Among the left hooks and uppercuts, Castle Falls features a fair whack of solid headbutts. Lundgren perks up when I ask him the secret to a good one. “Headbutts! Oh yeah. Headbutts. They’re underrated. I mean, that’s a close-quarter fight. If somebody gets close to you, what you wanna do is make sure you hit ’em with the hard part of your skull—if it’s a real headbutt. It’s kind of easy to sell on film. It’s kinda raw and kinda down-and-dirty fighting.”

Shea (Dolph Lundgren) has very few places to hide in Castle Falls.
Shea (Dolph Lundgren) has very few places to hide in Castle Falls.
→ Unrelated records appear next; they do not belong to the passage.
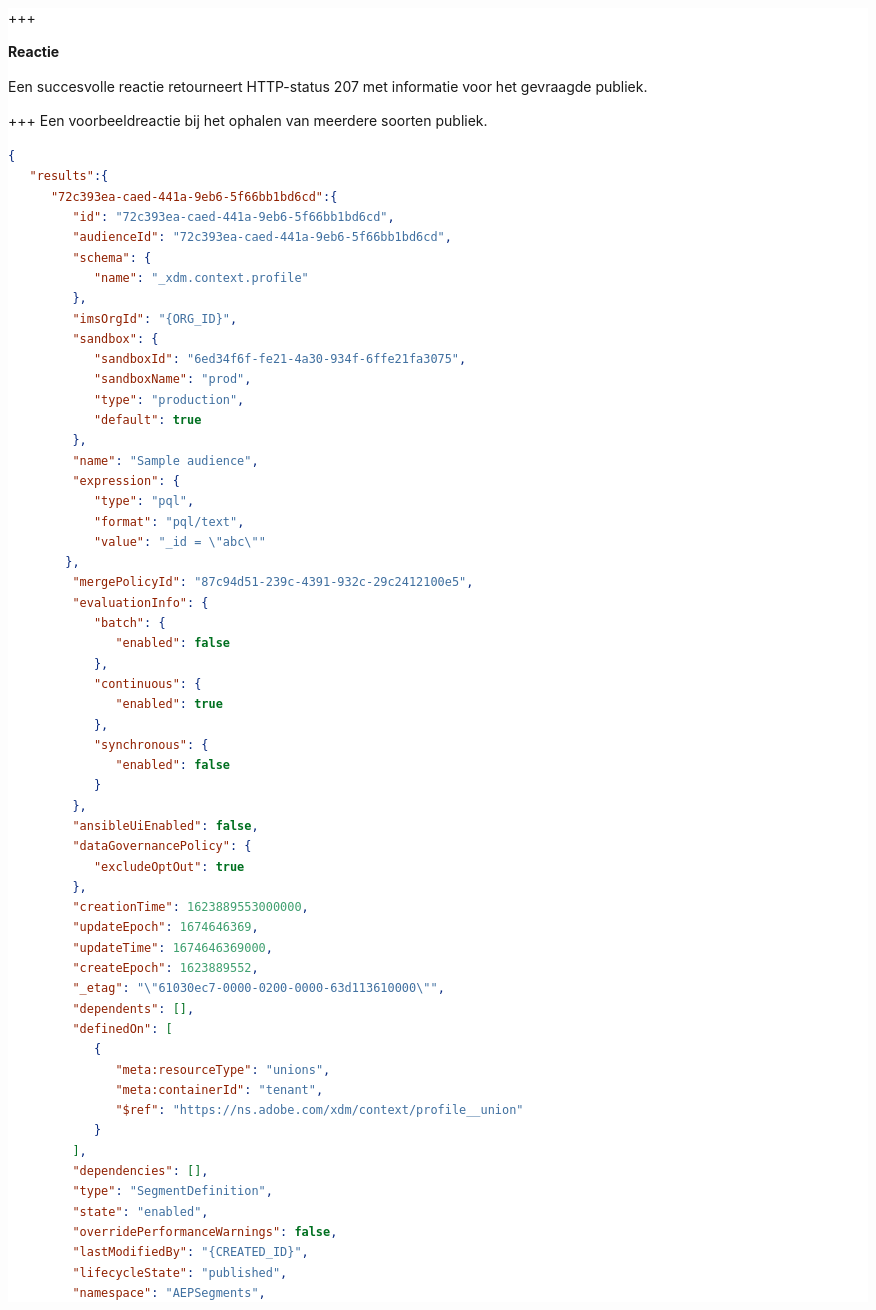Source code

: +++

**Reactie**

Een succesvolle reactie retourneert HTTP-status 207 met informatie voor het gevraagde publiek.

+++ Een voorbeeldreactie bij het ophalen van meerdere soorten publiek.

```json
{
   "results":{
      "72c393ea-caed-441a-9eb6-5f66bb1bd6cd":{
         "id": "72c393ea-caed-441a-9eb6-5f66bb1bd6cd",
         "audienceId": "72c393ea-caed-441a-9eb6-5f66bb1bd6cd",
         "schema": {
            "name": "_xdm.context.profile"
         },
         "imsOrgId": "{ORG_ID}",
         "sandbox": {
            "sandboxId": "6ed34f6f-fe21-4a30-934f-6ffe21fa3075",
            "sandboxName": "prod",
            "type": "production",
            "default": true
         },
         "name": "Sample audience",
         "expression": {
            "type": "pql",
            "format": "pql/text",
            "value": "_id = \"abc\""         
        },
         "mergePolicyId": "87c94d51-239c-4391-932c-29c2412100e5",
         "evaluationInfo": {
            "batch": {
               "enabled": false
            },
            "continuous": {
               "enabled": true
            },
            "synchronous": {
               "enabled": false
            }
         },
         "ansibleUiEnabled": false,
         "dataGovernancePolicy": {
            "excludeOptOut": true
         },
         "creationTime": 1623889553000000,
         "updateEpoch": 1674646369,
         "updateTime": 1674646369000,
         "createEpoch": 1623889552,
         "_etag": "\"61030ec7-0000-0200-0000-63d113610000\"",
         "dependents": [],
         "definedOn": [
            {
               "meta:resourceType": "unions",
               "meta:containerId": "tenant",
               "$ref": "https://ns.adobe.com/xdm/context/profile__union"
            }
         ],
         "dependencies": [],
         "type": "SegmentDefinition",
         "state": "enabled",
         "overridePerformanceWarnings": false,
         "lastModifiedBy": "{CREATED_ID}",
         "lifecycleState": "published",
         "namespace": "AEPSegments",
```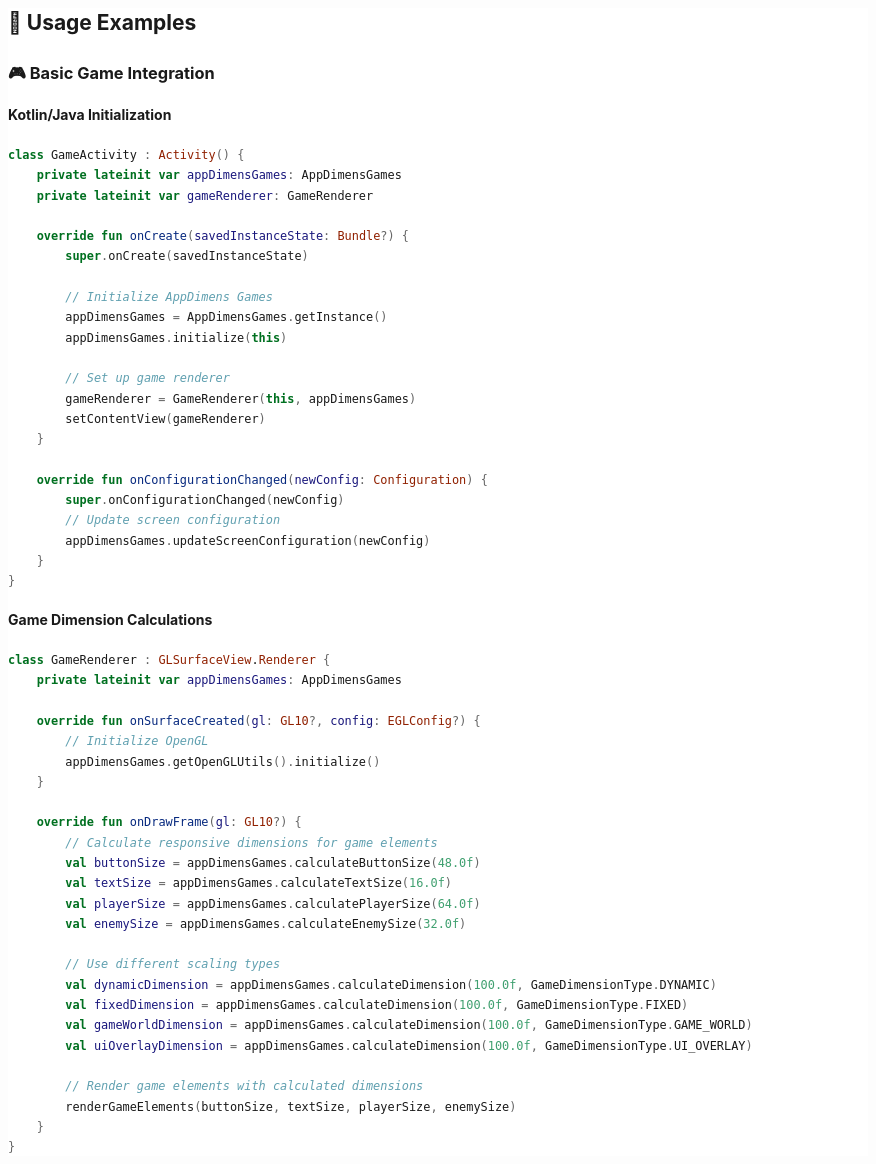 ## 🎨 Usage Examples

### 🎮 Basic Game Integration

#### Kotlin/Java Initialization

```kotlin
class GameActivity : Activity() {
    private lateinit var appDimensGames: AppDimensGames
    private lateinit var gameRenderer: GameRenderer
    
    override fun onCreate(savedInstanceState: Bundle?) {
        super.onCreate(savedInstanceState)
        
        // Initialize AppDimens Games
        appDimensGames = AppDimensGames.getInstance()
        appDimensGames.initialize(this)
        
        // Set up game renderer
        gameRenderer = GameRenderer(this, appDimensGames)
        setContentView(gameRenderer)
    }
    
    override fun onConfigurationChanged(newConfig: Configuration) {
        super.onConfigurationChanged(newConfig)
        // Update screen configuration
        appDimensGames.updateScreenConfiguration(newConfig)
    }
}
```

#### Game Dimension Calculations

```kotlin
class GameRenderer : GLSurfaceView.Renderer {
    private lateinit var appDimensGames: AppDimensGames
    
    override fun onSurfaceCreated(gl: GL10?, config: EGLConfig?) {
        // Initialize OpenGL
        appDimensGames.getOpenGLUtils().initialize()
    }
    
    override fun onDrawFrame(gl: GL10?) {
        // Calculate responsive dimensions for game elements
        val buttonSize = appDimensGames.calculateButtonSize(48.0f)
        val textSize = appDimensGames.calculateTextSize(16.0f)
        val playerSize = appDimensGames.calculatePlayerSize(64.0f)
        val enemySize = appDimensGames.calculateEnemySize(32.0f)
        
        // Use different scaling types
        val dynamicDimension = appDimensGames.calculateDimension(100.0f, GameDimensionType.DYNAMIC)
        val fixedDimension = appDimensGames.calculateDimension(100.0f, GameDimensionType.FIXED)
        val gameWorldDimension = appDimensGames.calculateDimension(100.0f, GameDimensionType.GAME_WORLD)
        val uiOverlayDimension = appDimensGames.calculateDimension(100.0f, GameDimensionType.UI_OVERLAY)
        
        // Render game elements with calculated dimensions
        renderGameElements(buttonSize, textSize, playerSize, enemySize)
    }
}
```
The keys to stitching together convincing fight action, Lundgren knows, are many: meaningful character motivation, rising narrative stakes, great stunt personnel, multiple camera angles for the best edit options, and people behind those cameras who understand fight work. Adkins brought his friend Eric Linden to the party; the stuntman and stunt coordinator also operated the camera for this gig. “First of all he’s strong, and he can carry the camera for long takes. And then he can anticipate the moves as well. He knows there’s a left hook coming up so he can move out here to get it.”

Working alongside Linden was first-time feature cinematographer s Chen—a huge shoulder-tap from a star of Lundgren’s pedigree, which was intentional. “I was looking for somebody young and fresh and with another kind of vision. There’s something about the fact that she is a woman that I thought could be interesting. I was trying to get more emotions into the film and more human qualities in all the characters.”

Dolph Lundgren and daughter Ida play father and daughter in Castle Falls.
Dolph Lundgren and daughter Ida play father and daughter in Castle Falls.

The original He-Man and engineering graduate has lately been reckoning with the effects of an abusive childhood, with daily meditation a pivotal part of his personal renewal. Lundgren’s devotion to inner peace has made him more motivated to show other dimensions of men on screen. “It’s more becoming about the interior of the characters, you know? More about the humanity of the people. And if I’m directing, it’s important to me for the other actors to also feel excited about playing all the idiosyncrasies of a person.

“I’ve done all the action. I don’t get excited because I’m gonna do fights, or because I’m gonna fire a weapon or drive a car or something. It’s more about why, and trying to pull the audience in that way. That’s more exciting to me.”


Castle Falls’ is in theaters, on demand and digital via Shout! Studios. ‘One Shot’ is out on DVD and Blu-ray on December 7, and ‘Pups Alone’ is out now on demand.